Aucun de nos frères n'a été gravement atteint par la maladie ou les accidents
de la guerre. L'Orphelinat, dispersé au moment du Siège, ne compte que 30
enfants environ, qu'on a conduits à St-Charles pendant le
bombardement et qui rentrent à Vaugirard demain, à la faveur de l'armistice. En
ce moment 400 artilleurs sont casernés dans les grands bâtiments dont ils
occupent plus de la moitié.
Pas un seul de nos enfants de Nazareth n'a été touché par les balles ennemies,
encore que la Mobile
et la Garde Nationale
de marche en comptassent un grand nombre. C'est une protection merveilleuse.
Un seul enfant, du reste, Bruneau, a été frappé dans la rue d'Enfer par un obus
de bombardement, en plein midi; le pauvre enfant a subi l'amputation. Il estime
être hors de danger; on le soigne au Val de Grâce.
Vaugirard a été criblé d'obus. Un seul a pénétré dans le bâtiment d'habitation
d'une manière grave. Il est entré dans votre chambre, il a roulé à terre et n'a
pas éclaté quoiqu'ayant fait son trou dans le mur du pignon, près de la cloche.
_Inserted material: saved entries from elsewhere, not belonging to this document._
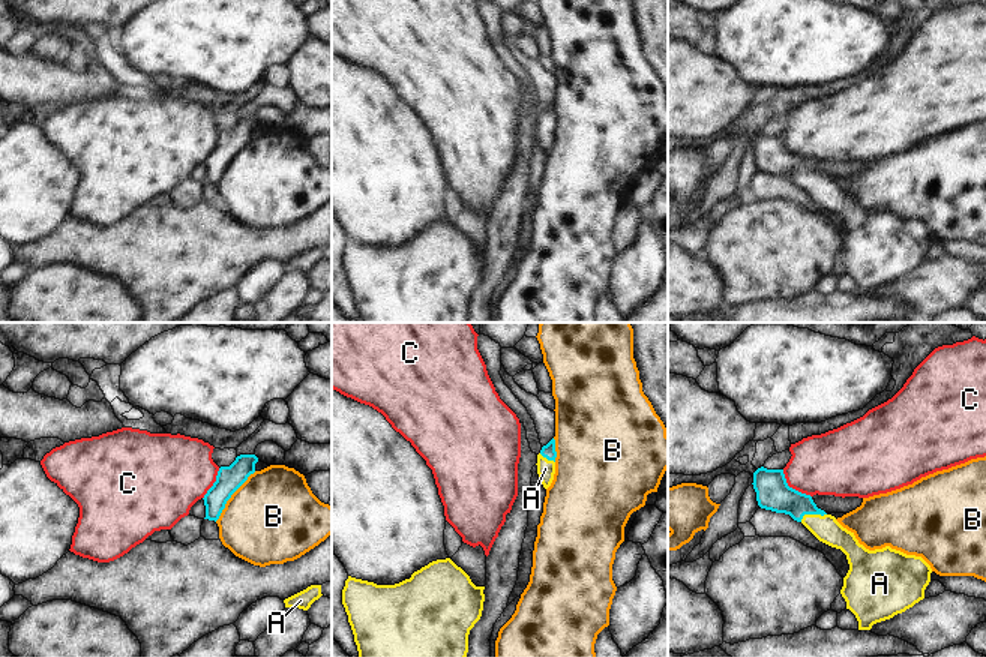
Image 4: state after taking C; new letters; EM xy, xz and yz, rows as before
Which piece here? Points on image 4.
A: yz (812, 177) | across yz (773, 156), (812, 177), (826, 192) | accept
B: xy (231, 158) | reject
C: yz (791, 152) | along yz (782, 134), (790, 150), (811, 161) | reject
Accept: A

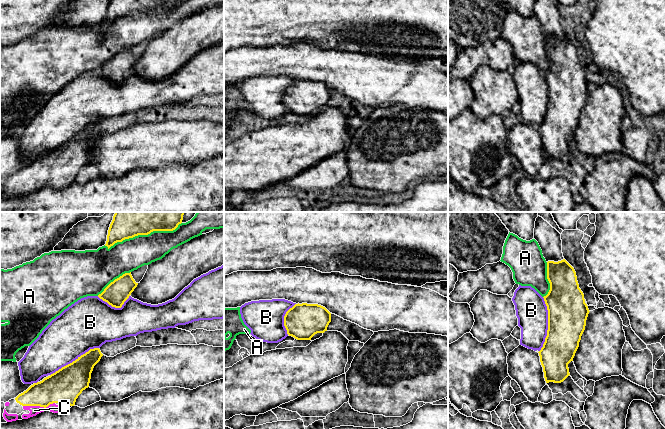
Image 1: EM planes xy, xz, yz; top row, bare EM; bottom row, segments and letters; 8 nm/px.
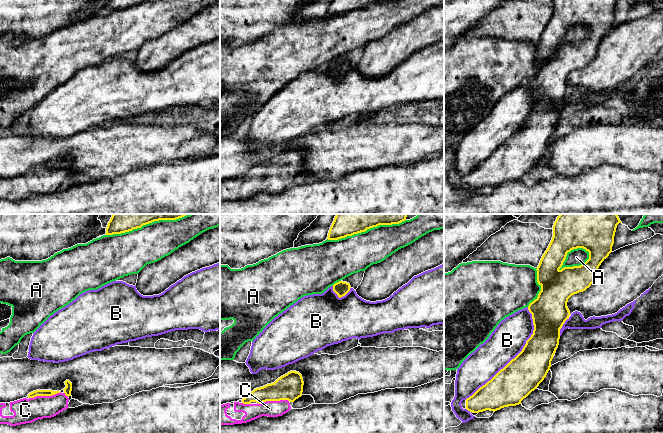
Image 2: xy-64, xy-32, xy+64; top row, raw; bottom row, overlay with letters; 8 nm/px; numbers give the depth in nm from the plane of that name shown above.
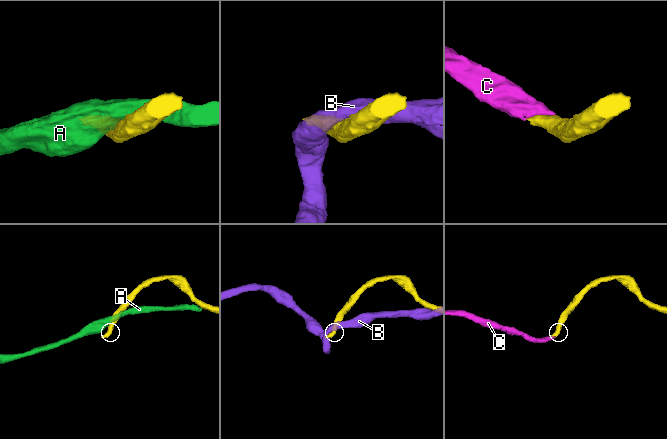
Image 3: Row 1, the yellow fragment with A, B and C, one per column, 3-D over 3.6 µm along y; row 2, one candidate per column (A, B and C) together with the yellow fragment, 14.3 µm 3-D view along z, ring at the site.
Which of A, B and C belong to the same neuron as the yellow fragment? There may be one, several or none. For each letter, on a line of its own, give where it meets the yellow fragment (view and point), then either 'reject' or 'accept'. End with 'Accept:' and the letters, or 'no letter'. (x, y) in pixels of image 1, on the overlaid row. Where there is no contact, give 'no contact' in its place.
A: xy (142, 234) | reject
B: yz (548, 324) | reject
C: xy (38, 405) | accept
Accept: C

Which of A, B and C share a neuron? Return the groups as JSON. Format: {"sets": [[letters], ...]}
{"sets": [["A"], ["B"], ["C"]]}

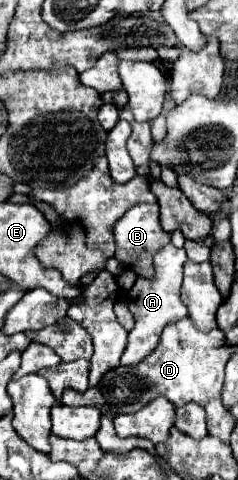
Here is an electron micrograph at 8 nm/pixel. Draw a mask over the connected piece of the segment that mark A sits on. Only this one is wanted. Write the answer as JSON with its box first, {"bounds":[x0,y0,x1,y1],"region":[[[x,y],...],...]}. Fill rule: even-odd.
{"bounds":[121,243,187,365],"region":[[[171,243],[159,251],[155,255],[155,269],[157,275],[155,279],[145,279],[145,277],[137,277],[135,285],[129,291],[129,311],[135,317],[135,327],[129,333],[129,343],[127,349],[121,357],[121,365],[137,365],[139,361],[143,361],[159,343],[161,331],[171,325],[177,323],[179,319],[187,317],[187,307],[181,301],[181,281],[183,281],[183,263],[187,261],[185,249],[177,249]]]}

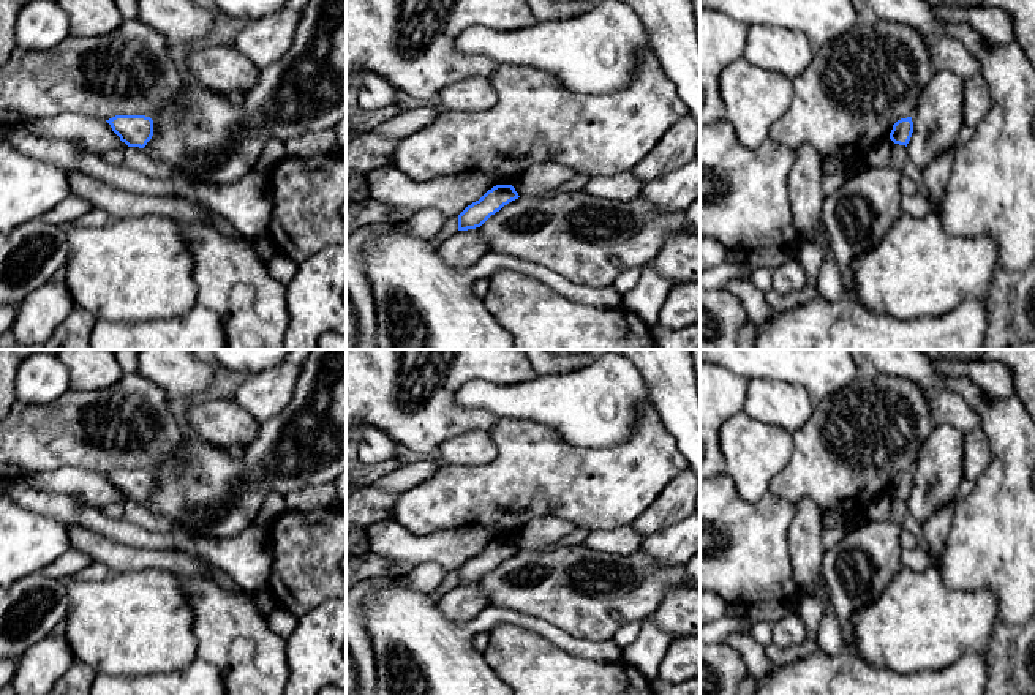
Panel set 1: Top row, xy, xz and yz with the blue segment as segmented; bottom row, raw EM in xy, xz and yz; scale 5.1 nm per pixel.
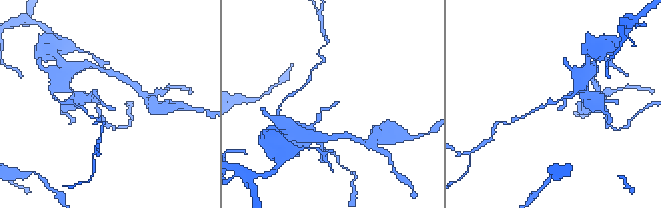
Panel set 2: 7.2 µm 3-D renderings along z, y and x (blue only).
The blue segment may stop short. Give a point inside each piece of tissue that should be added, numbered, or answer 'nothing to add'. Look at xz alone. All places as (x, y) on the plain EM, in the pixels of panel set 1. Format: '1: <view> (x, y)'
nothing to add

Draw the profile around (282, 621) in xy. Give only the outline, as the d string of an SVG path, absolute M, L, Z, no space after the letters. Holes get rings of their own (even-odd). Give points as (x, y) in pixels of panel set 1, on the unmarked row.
M277 608L267 616L270 629L288 640L299 626L299 618L286 608Z

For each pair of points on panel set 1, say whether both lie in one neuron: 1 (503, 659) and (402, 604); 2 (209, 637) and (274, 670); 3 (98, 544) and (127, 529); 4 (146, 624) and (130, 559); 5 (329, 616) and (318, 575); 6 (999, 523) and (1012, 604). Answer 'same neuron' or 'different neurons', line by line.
1: different neurons
2: same neuron
3: different neurons
4: different neurons
5: different neurons
6: same neuron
D'autres accidents sans importance ont été causés par des éclats. Les alentours
et le jardin ont reçu des projectiles par douzaines. Ces Messieurs demeuraient
à la cave au nombre de cinq ou six, M. le Supérieur n'a pas voulu s'éloigner
non plus. Le reste était hors d'atteinte, à St-Charles.
Grenelle a vu un obus rouler sans éclater au pied du tertre où la Ste Vierge
est placée dans la cour.
Nazareth entouré de projectiles, au-dessus, à droite et à gauche, a reçu aussi
protection de la bonne Mère. Aucun dégât. Un seul obus a pénétré dans la cour
et éclaté à un mètre en terre, au milieu de la gymnastique, presque devant la
statue de l'Ange gardien. Ni un cheval de bois, ni un escabeau, ni aucun engin
n'a eu la moindre avarie.
Le Cercle, aussi exposé et moins solide que nous, n'a rien reçu non plus que
quelques éclats dans le petit préau de St-Joseph, près du boulevard
d'Enfer. Plusieurs maisons voisines ont été perforées et le cimetière, qui est
à cent mètres de là à peine, a été criblé.
Nous avons peu souffert de la difficulté d'avoir des vivres, quoique mal
pourvus dans certaines de nos maisons, nous avons reçu providentiellement le
nécessaire jusqu'au bout. En réalité on ne peut pas dire que Paris ait beaucoup
pâti de la famine. L'absence de bois a été bien plus cruelle pour les malades
et les pauvres. Aussi la capitulation (qu'on décore du nom d'armistice) a
surpris beaucoup de gens. Pour moi, je ne me l'explique que par des
considérations de politique aisées à soupçonner, mais dont je ne parle pas ici.
Comme vous n'aimez
pas les longues lettres, je crois que je ferai bien de clore celle-ci.
D'ailleurs j'en ai dit autant que peut faire un reclus sortant de sa forteresse
après cinq mois de retraite. Je ne savais que ce qui s'est passé dans la
casemate.
A plus tard les mille détails de nos longues journées de siège. Pour le moment,
je me borne à tourner de préférence mes regards vers N.D. des Champs où vous
savez que mon cœur est resté à peu près tout entier. Embrassez pour moi ceux
des enfants qui ne m'ont pas encore oublié. Serrez les mains à M. Pessard, aux
abbés Fournier, Lecacheur, offrez mes respects à Mme de Villontrays,
à M. Pavie... Je crois bien que je les reverrai quelque jour car, plus je me
retrouve dans Paris, plus je sens que je ne suis pas fait pour y vivre de la
vie des œuvres, il me faut le bruit de la province. Si j'osais faire des plans,
j'ambitionnerais d'aller prendre la place du bon M. [Ad.] Lainé auprès de vous.
Mais quel rêve!
J'écris à l'excellent M. Jouin. Avez-vous reçu mes lettres dans les premiers
mois du siège de Paris?...
Tout à vous, avec respectueuse affection en N.S.
J'embrasse nos
frères.
B. de Varax Pr. S.V.P.
Je rouvre ma lettre pour l'envoyer par voie de terre. Avez-vous toujours le bon
Gauthier? Embrassez-le pour moi, ainsi qu'Haffner, Bion, Chanteau, Huet.